I have a DataFrame like this (but much larger):
id start end
0 10 20
1 11 13
2 14 18
3 22 30
4 25 27
5 28 31
I am trying to efficiently merge overlapping intervals in PySpark, while saving in a new column 'ids', which intervals were merged, so that it looks like this:
start end ids
10 20 [0,1,2]
22 31 [3,4,5]
Visualisation:
from:
Can I do this without using an udf?
edit: the order of id and start are not necessarily the same.

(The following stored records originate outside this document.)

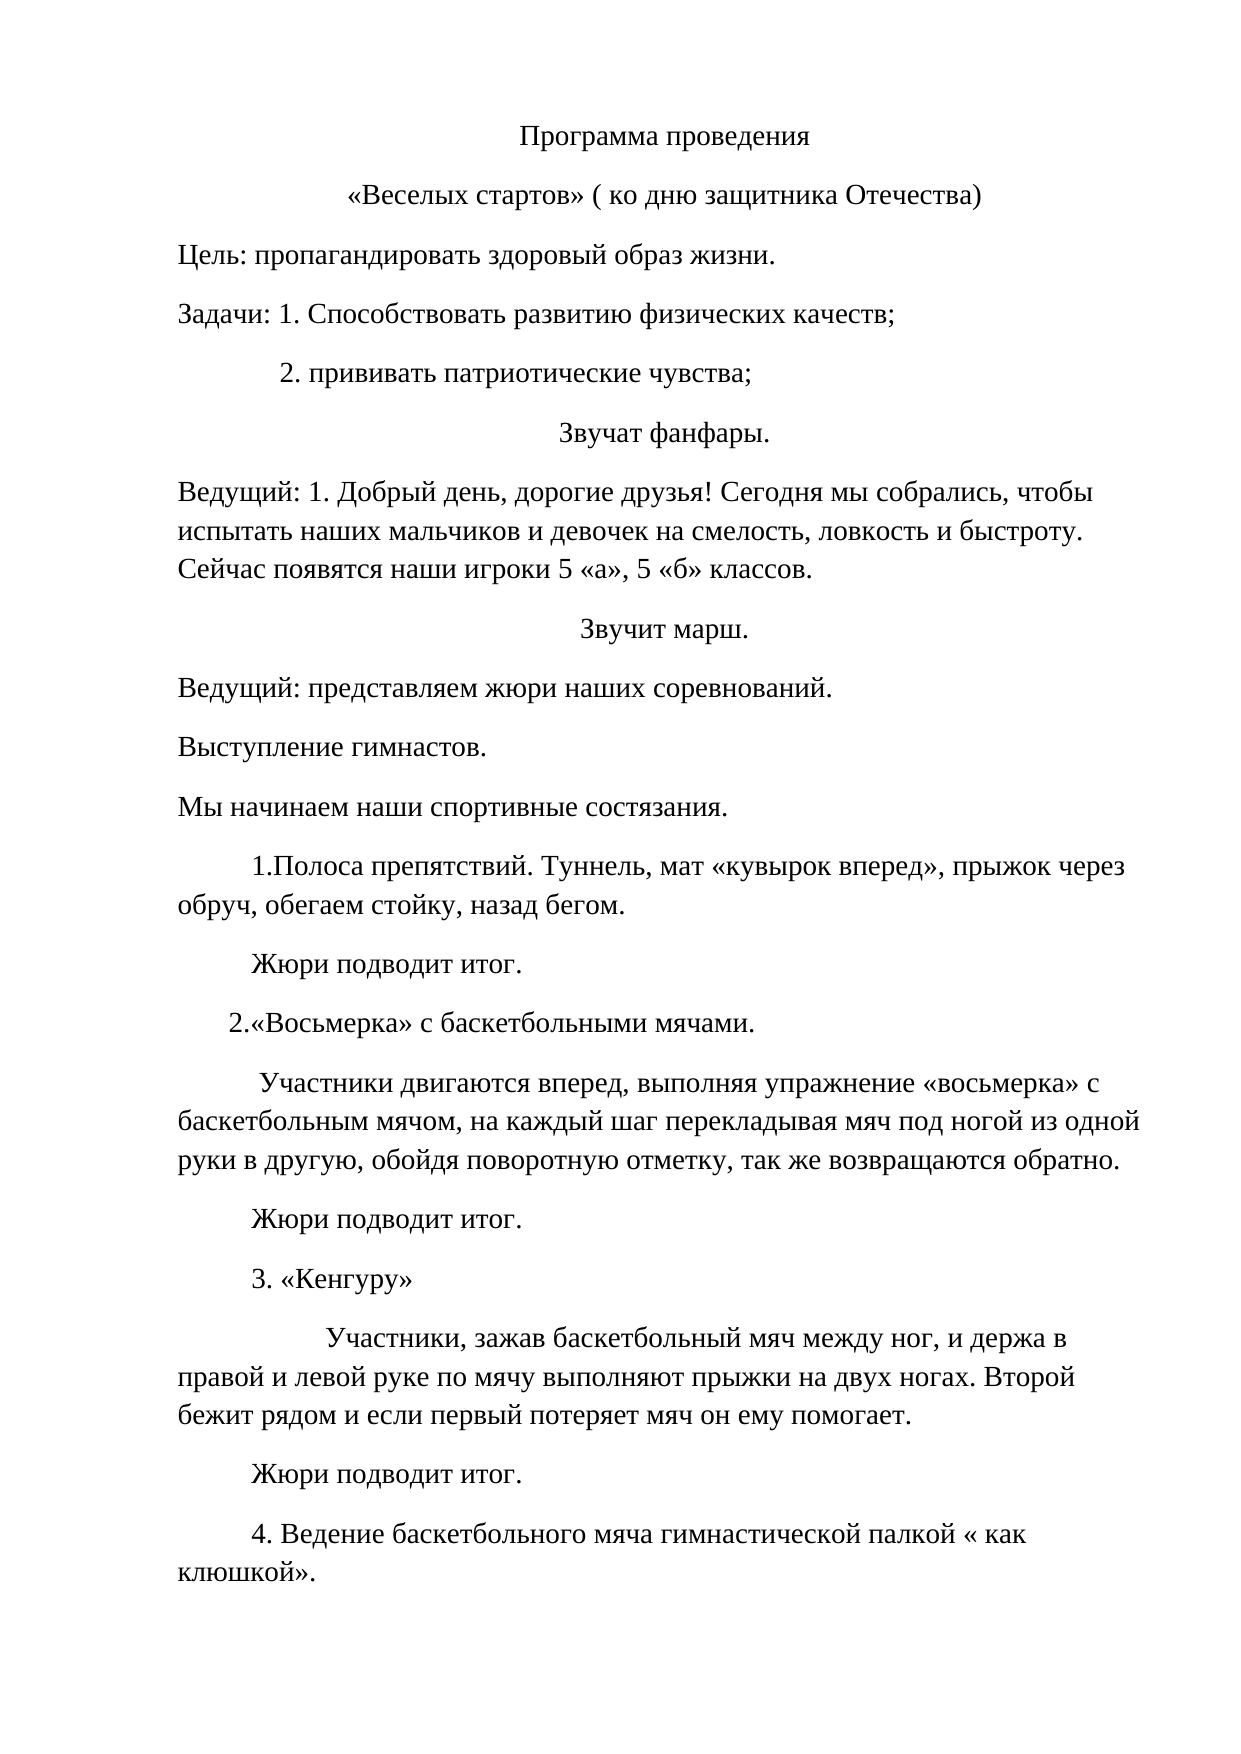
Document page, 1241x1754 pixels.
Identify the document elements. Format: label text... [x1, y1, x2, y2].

text 2. прививать патриотические чувства; [177, 356, 1152, 389]
text Цель: пропагандировать здоровый образ жизни. [177, 237, 1152, 270]
text «Веселых стартов» ( ко дню защитника Отечества) [177, 177, 1152, 211]
text Жюри подводит итог. [177, 946, 1152, 980]
text Участники двигаются вперед, выполняя упражнение «восьмерка» с баскетбольным мячом, на каждый шаг перекладывая мяч под ногой из одной руки в другую, обойдя поворотную отметку, так же возвращаются обратно. [177, 1065, 1152, 1176]
text Звучат фанфары. [177, 415, 1152, 448]
text 2.«Восьмерка» с баскетбольными мячами. [177, 1006, 1152, 1039]
text Ведущий: 1. Добрый день, дорогие друзья! Сегодня мы собрались, чтобы испытать наших мальчиков и девочек на смелость, ловкость и быстроту. Сейчас появятся наши игроки 5 «а», 5 «б» классов. [177, 474, 1152, 585]
text Жюри подводит итог. [177, 1457, 1152, 1490]
text Участники, зажав баскетбольный мяч между ног, и держа в правой и левой руке по мячу выполняют прыжки на двух ногах. Второй бежит рядом и если первый потеряет мяч он ему помогает. [177, 1320, 1152, 1431]
text Жюри подводит итог. [177, 1201, 1152, 1235]
text 1.Полоса препятствий. Туннель, мат «кувырок вперед», прыжок через обруч, обегаем стойку, назад бегом. [177, 848, 1152, 920]
text Выступление гимнастов. [177, 729, 1152, 763]
text Задачи: 1. Способствовать развитию физических качеств; [177, 296, 1152, 330]
text 3. «Кенгуру» [177, 1261, 1152, 1294]
text Ведущий: представляем жюри наших соревнований. [177, 670, 1152, 704]
text 4. Ведение баскетбольного мяча гимнастической палкой « как клюшкой». [177, 1516, 1152, 1588]
text Звучит марш. [177, 611, 1152, 644]
text Программа проведения [177, 118, 1152, 152]
text Мы начинаем наши спортивные состязания. [177, 789, 1152, 822]
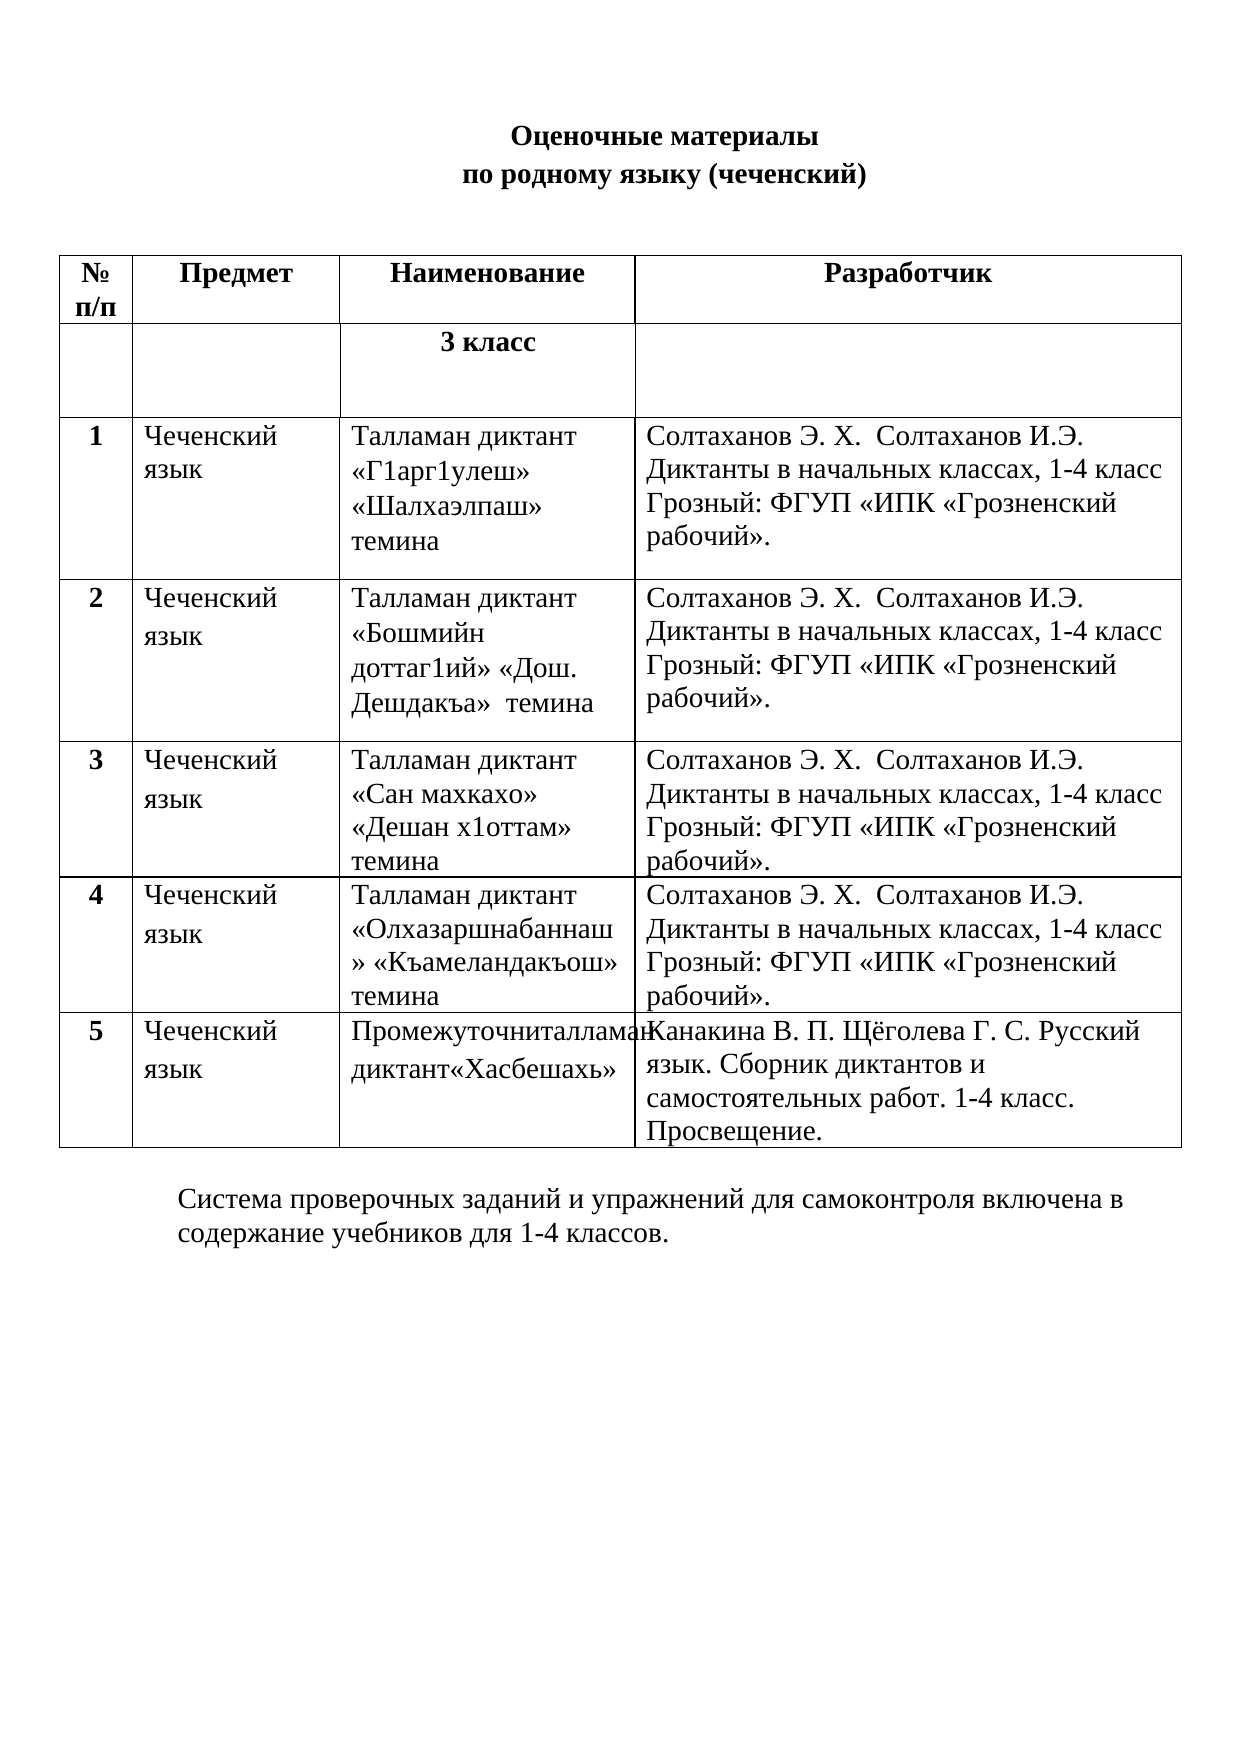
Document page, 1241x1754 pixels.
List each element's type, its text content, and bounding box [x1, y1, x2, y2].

table_cell Солтаханов Э. Х. Солтаханов И.Э. Диктанты в начальных классах, 1-4 класс Грозный: ФГУП «ИПК «Грозненский рабочий». [636, 742, 1181, 876]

CodePudding user response:
You can use window function to compare previous rows with current row, to build a column that determine if current row is the start of a new interval, then sum over this column to build a interval id. Then you group by this interval id to get your final dataframe.
If you call input_df
your input dataframe, the code will be as follows:
from pyspark.sql import Window
from pyspark.sql import functions as F
all_previous_rows_window = Window \
.orderBy('start') \
.rowsBetween(Window.unboundedPreceding, Window.currentRow)
result = input_df \
.withColumn('max_previous_end', F.max('end').over(all_previous_rows_window)) \
.withColumn('interval_change', F.when(
F.col('start') > F.lag('max_previous_end').over(Window.orderBy('start')),
F.lit(1)
).otherwise(F.lit(0))) \
.withColumn('interval_id', F.sum('interval_change').over(all_previous_rows_window)) \
.drop('interval_change', 'max_previous_end') \
.groupBy('interval_id') \
.agg(
F.collect_list('id').alias('ids'),
F.min('start').alias('start'),
F.max('end').alias('end')
).drop('interval_id')
So you can merge your intervals without any user-defined function. However, every time we use a window, code is executed on only on one executor, as our windows don't have partitions.